Personal information
- Full name: Ralph Hamilton Crake
- Born: 13 April 1882 Madras, Madras Presidency, British India
- Died: 26 January 1952 (aged 69) Edinburgh, Midlothian, Scotland
- Batting: Unknown
- Relations: Eric Crake (brother)

Domestic team information
- 1901: Marylebone Cricket Club
- 1920/21: Europeans

Career statistics
| Competition | First-class |
| Matches | 2 |
| Runs scored | 47 |
| Batting average | 11.75 |
| 100s/50s | –/– |
| Top score | 37 |
| Catches/stumpings | 1/– |
- Source: Cricinfo, 30 May 2021

= Ralph Crake =

Scottish cricketer and soldier

Ralph Hamilton Crake (13 April 1882 – 26 January 1952) was a Scottish first-class cricketer and British Army officer.

The son of the merchant and footballer William Crake, he was born in British India at Madras. He was educated in England at Harrow School, where he played for the school cricket team. Having left Harrow in 1900, Crake played a single first-class cricket match for the Marylebone Cricket Club (MCC) against Nottinghamshire at Lord's in 1901. He scored 8 runs in the MCC first innings and a single run in their second innings, being dismissed on both occasions by John Gunn.

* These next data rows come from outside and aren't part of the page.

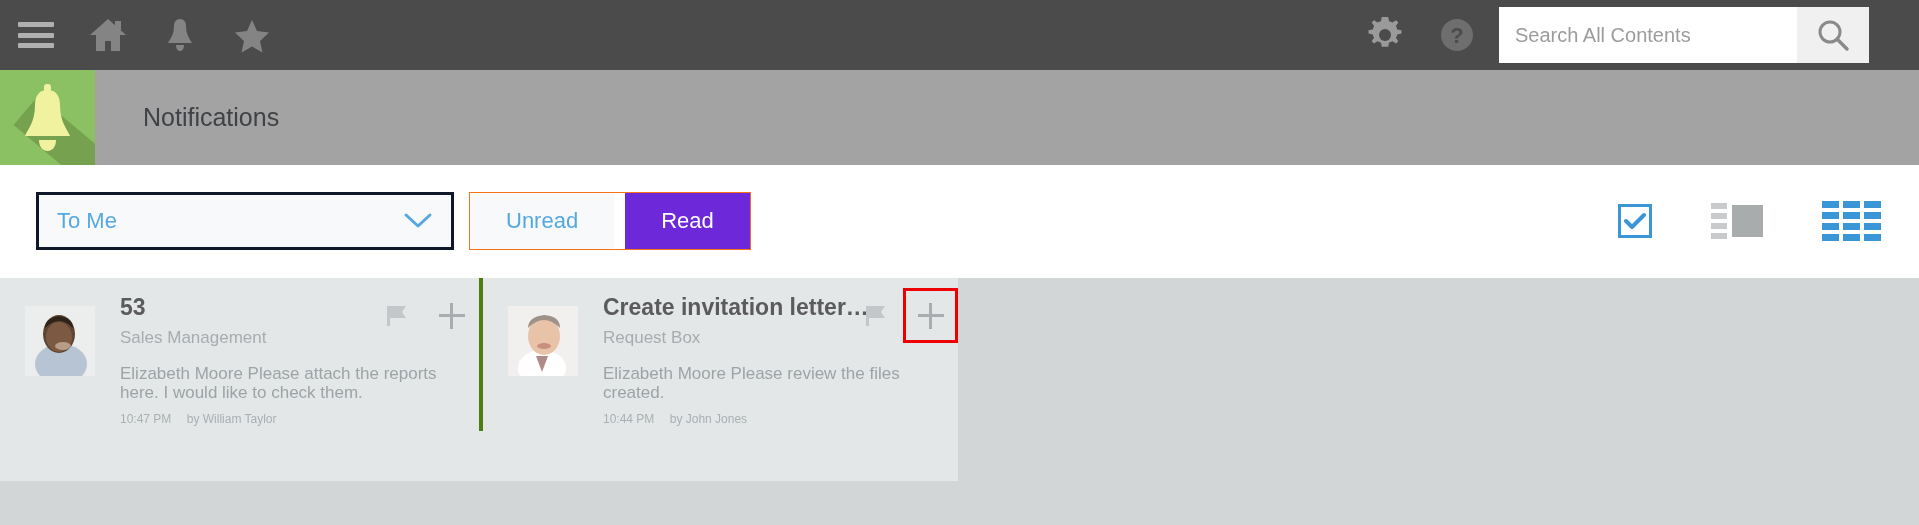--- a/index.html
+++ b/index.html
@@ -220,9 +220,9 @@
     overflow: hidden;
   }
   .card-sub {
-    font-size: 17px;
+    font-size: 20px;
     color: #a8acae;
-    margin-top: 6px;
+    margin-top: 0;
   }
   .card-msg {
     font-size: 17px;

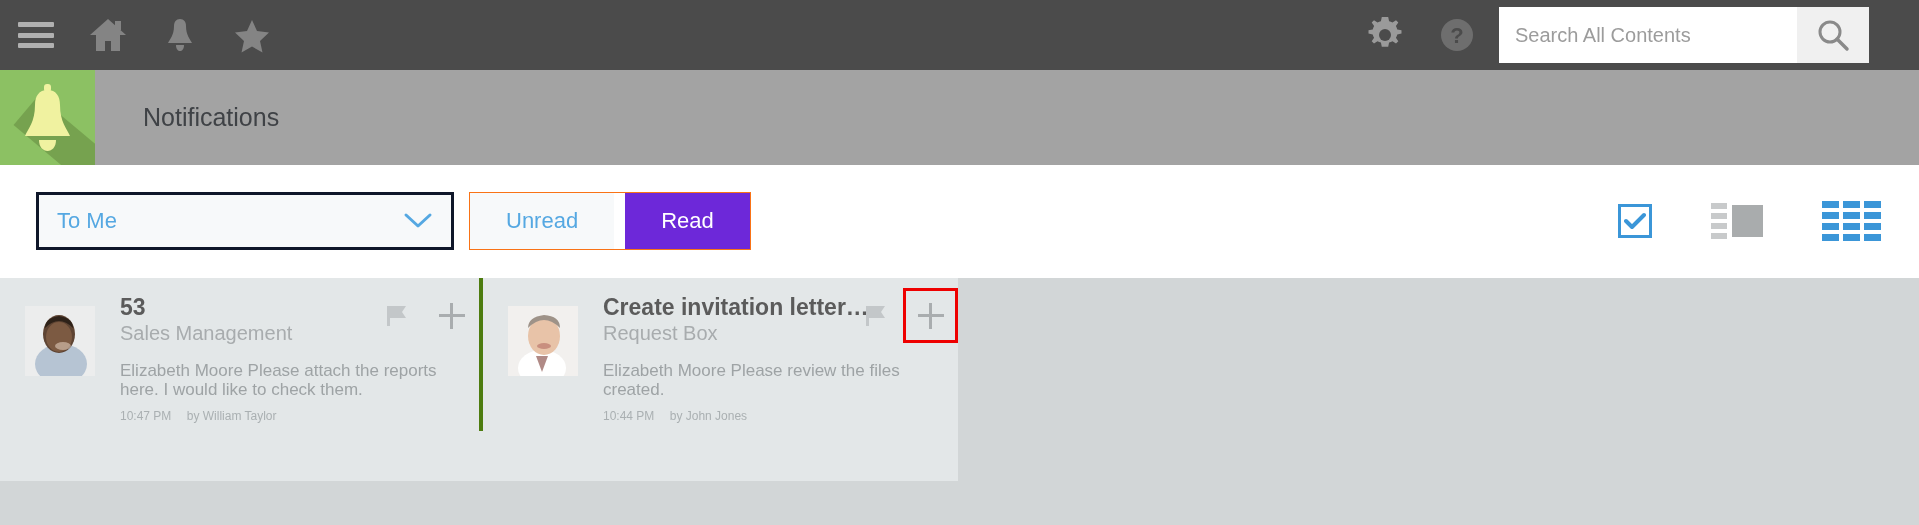--- a/index.html
+++ b/index.html
@@ -463,7 +463,6 @@
       <div class="card-body">
         <div class="card-title">Create invitation letter…</div>
         <div class="card-sub">Request Box</div>
-        <div class="card-msg">Elizabeth Moore Please review the files created.</div>
         <div class="card-meta">
           <span>10:44 PM</span>
           <span class="by">by John Jones</span>

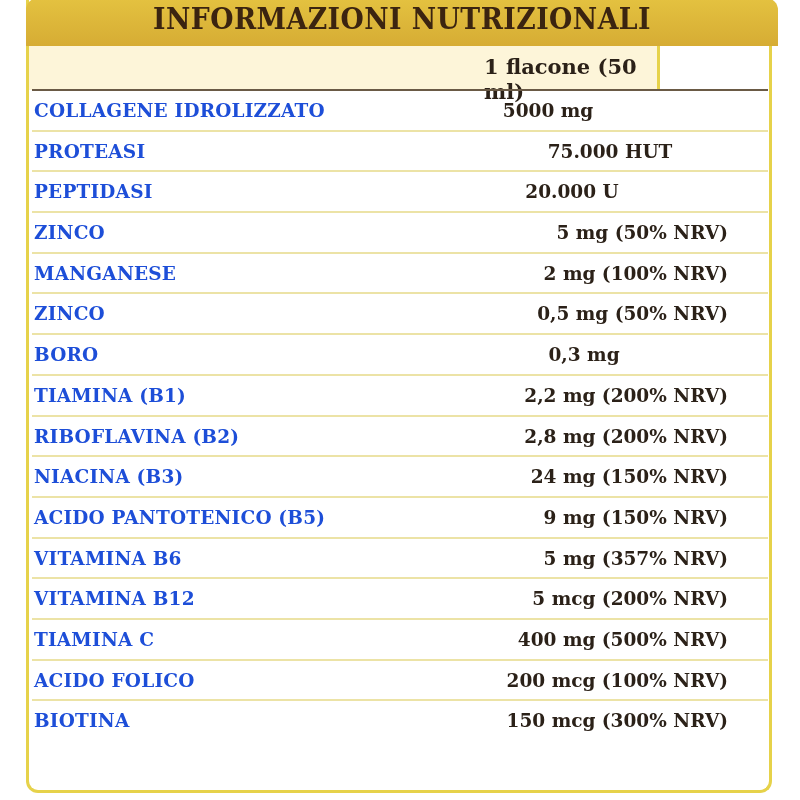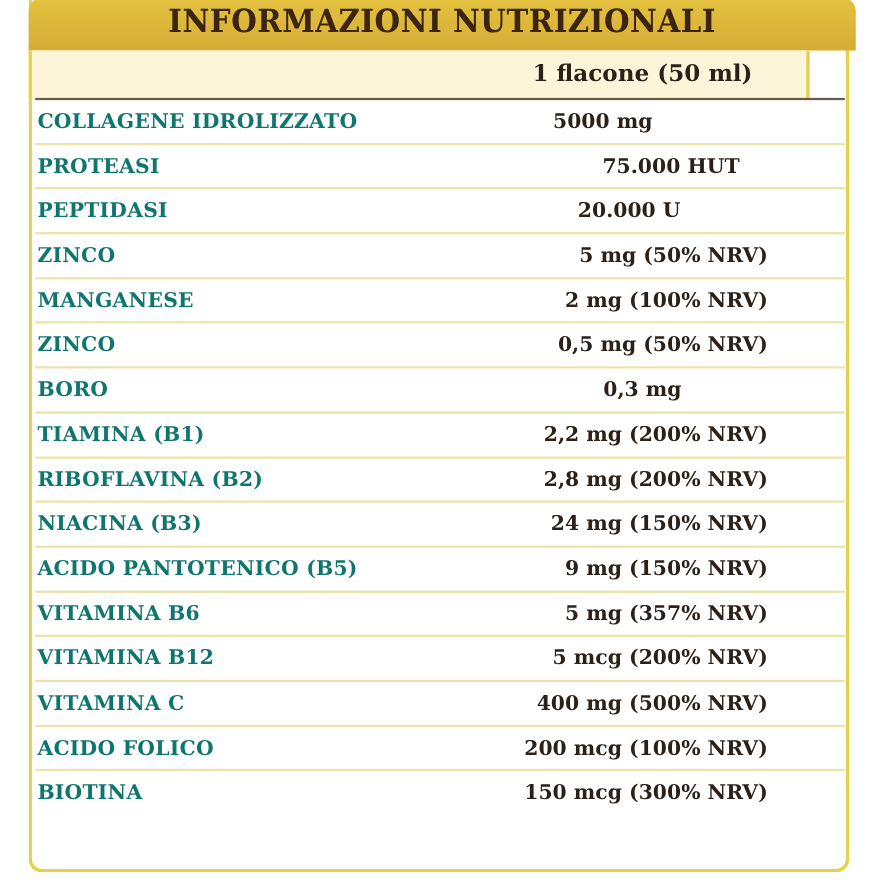--- a/index.html
+++ b/index.html
@@ -21,7 +21,7 @@
       transform:scaleX(0.92);
     }
     .subheader {
-      position:absolute; left:26px; top:46px; width:710px; height:44px;
+      position:absolute; left:26px; top:46px; width:634px; height:44px;
       background:#fdf5d9; box-sizing:border-box; border-left:3px solid #e6d24a; border-right:3px solid #e6d24a;
     }
     .subheader-label {

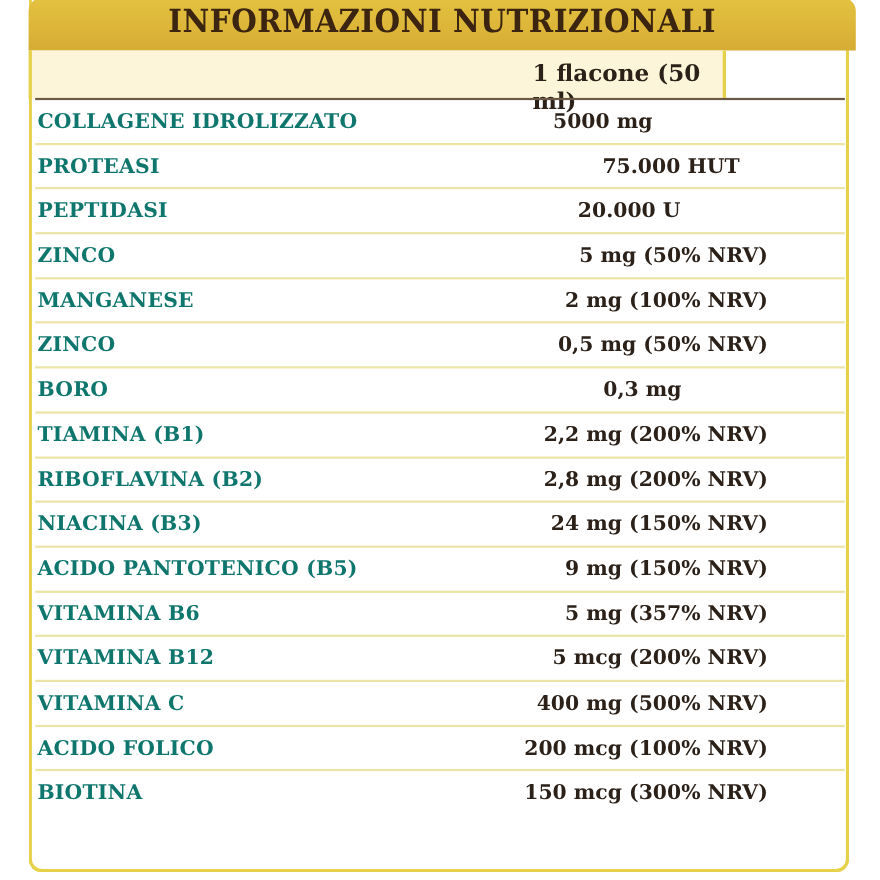--- a/index.html
+++ b/index.html
@@ -37,7 +37,7 @@
     .row:last-child { border-bottom:none; }
     .name {
       position:absolute; left:2px; top:9px; font-size:18.5px; font-weight:bold;
-      letter-spacing:0.2px; color:#0f766e; white-space:nowrap;
+      letter-spacing:0.2px; color:#1d4ed8; white-space:nowrap;
     }
     .val {
       position:absolute; right:70px; top:9px; font-size:18.5px; font-weight:bold;

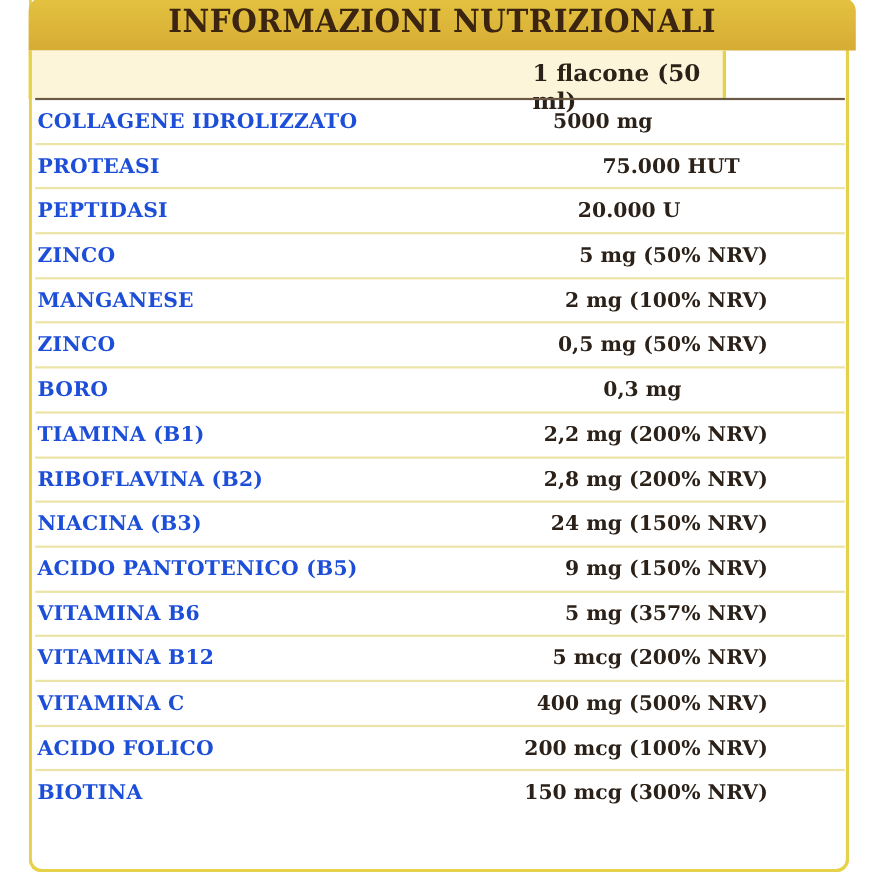--- a/index.html
+++ b/index.html
@@ -40,7 +40,7 @@
       letter-spacing:0.2px; color:#1d4ed8; white-space:nowrap;
     }
     .val {
-      position:absolute; right:70px; top:9px; font-size:18.5px; font-weight:bold;
+      position:absolute; right:40px; top:9px; font-size:18.5px; font-weight:bold;
       color:#2b2118; white-space:nowrap; text-align:right;
     }
     .val.center { right:auto; transform:translateX(-50%); }

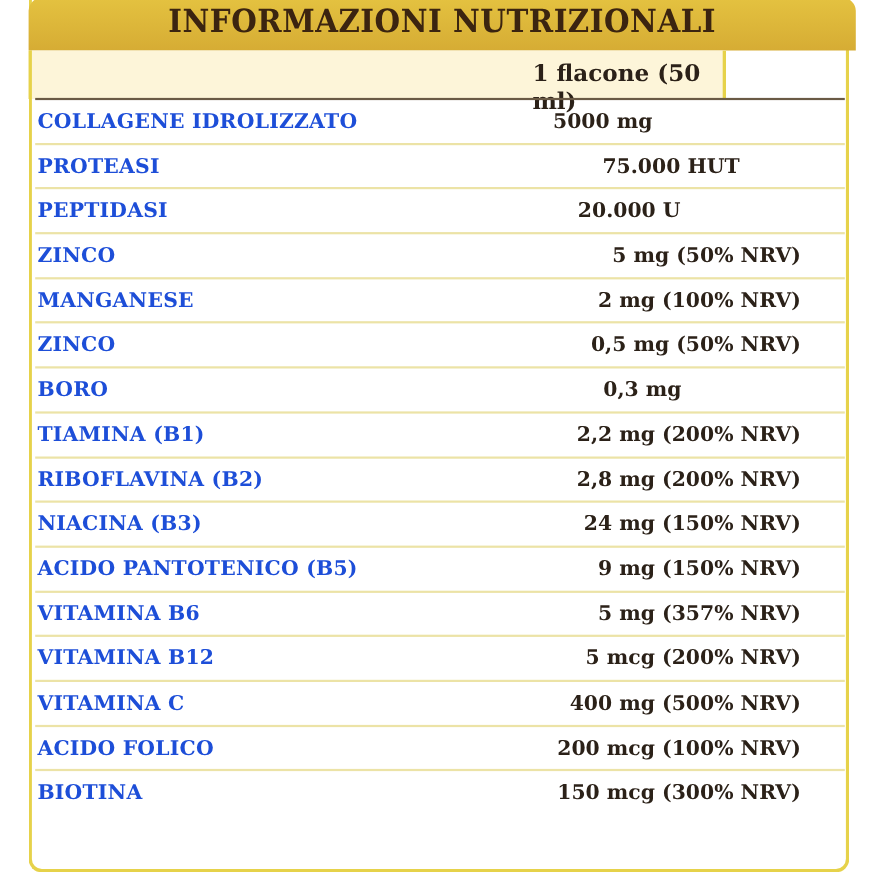--- a/index.html
+++ b/index.html
@@ -111,7 +111,7 @@
       <span class="val">5 mcg (200% NRV)</span>
     </div>
   <div class="row">
-      <span class="name">VITAMINA C</span>
+      <span class="name">TIAMINA C</span>
       <span class="val">400 mg (500% NRV)</span>
     </div>
   <div class="row">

After completing his education, he attended the Royal Military College, Sandhurst. He graduated from that school in May 1901, and was commissioned as a second lieutenant in the King's Own Scottish Borderers. Soon after being commissioned he went to South Africa, where he saw action with the 1st battalion of his regiment in the Second Boer War. The war in South Africa ended in May 1902, and he returned home later that year, on the in December 1902. He was promoted to lieutenant in September 1905, with promotion to captain following in November 1908. He was stationed in Egypt in 1909, where he played minor cricket matches for the Egyptian cricket team. Crake served in the First World War, seeing action during the Mesopotamian campaign from 1915 to 1918. He gained promotion to major in May 1916, while in August of the same year he was made an acting lieutenant colonel while commanding a battalion. He relinquished his acting rank in October 1916, but was once again made an acting lieutenant colonel in August 1917. Crake was awarded the Distinguished Service Order in February 1918.

Following the war, he served in British India. While there, he made his second appearance in first-class cricket, after a gap of nearly twenty years, for the Europeans cricket team against the Parsees at Bombay in the Bombay Quadrangular in November 1920. Batting twice during the match, he made scores of 37 in the Europeans first innings and 1 in their second innings, being dismissed on both occasions by M. B. Vatcha.

Crake was promoted to the full rank of lieutenant colonel in July 1930, before being placed on the half-pay list in July 1934. He retired from active service in January 1935. Crake was appointed a deputy lieutenant of Berwickshire in April 1937. During the Second World War he assisted the Army Cadet Force at Roxburgh. Crake died at Edinburgh in January 1952. His brother, Eric, was also a first-class cricketer.